→ Data provided:
----------

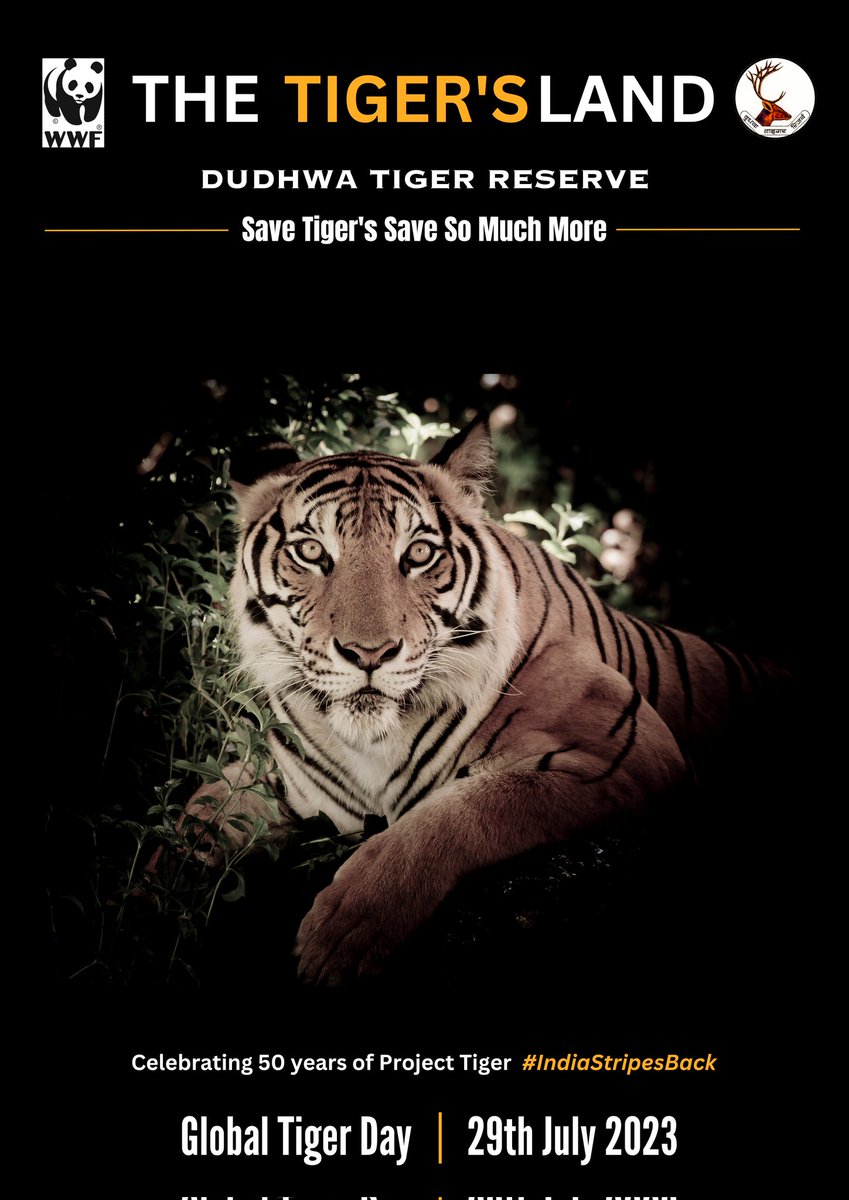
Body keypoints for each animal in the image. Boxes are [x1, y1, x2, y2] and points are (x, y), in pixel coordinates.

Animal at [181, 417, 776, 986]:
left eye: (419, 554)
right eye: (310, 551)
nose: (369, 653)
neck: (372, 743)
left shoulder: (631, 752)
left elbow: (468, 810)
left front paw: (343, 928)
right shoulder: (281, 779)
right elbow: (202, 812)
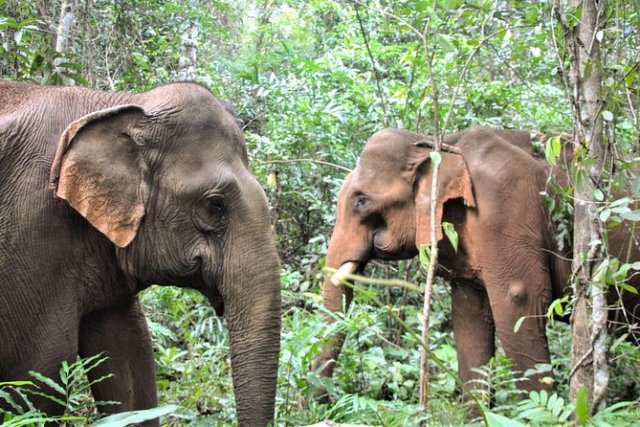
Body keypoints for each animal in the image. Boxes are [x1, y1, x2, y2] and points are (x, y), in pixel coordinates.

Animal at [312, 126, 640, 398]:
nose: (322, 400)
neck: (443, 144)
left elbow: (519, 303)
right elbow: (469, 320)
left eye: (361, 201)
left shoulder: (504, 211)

----------

→ Aim of the exercise: Starting with the line that holds "left front paw: (343, 928)", print each line through the last one of the data exactly as written, but do not include the pictures.

→ Output of the task:
left front paw: (343, 928)
right shoulder: (281, 779)
right elbow: (202, 812)
Body keypoints for each animal in the image. Boxes are [x1, y1, x2, y2] and points are (x, y), in pixel coordinates.

Animal at [312, 126, 640, 398]:
nose: (322, 400)
neck: (443, 144)
left elbow: (519, 303)
right elbow: (469, 320)
left eye: (361, 201)
left shoulder: (504, 211)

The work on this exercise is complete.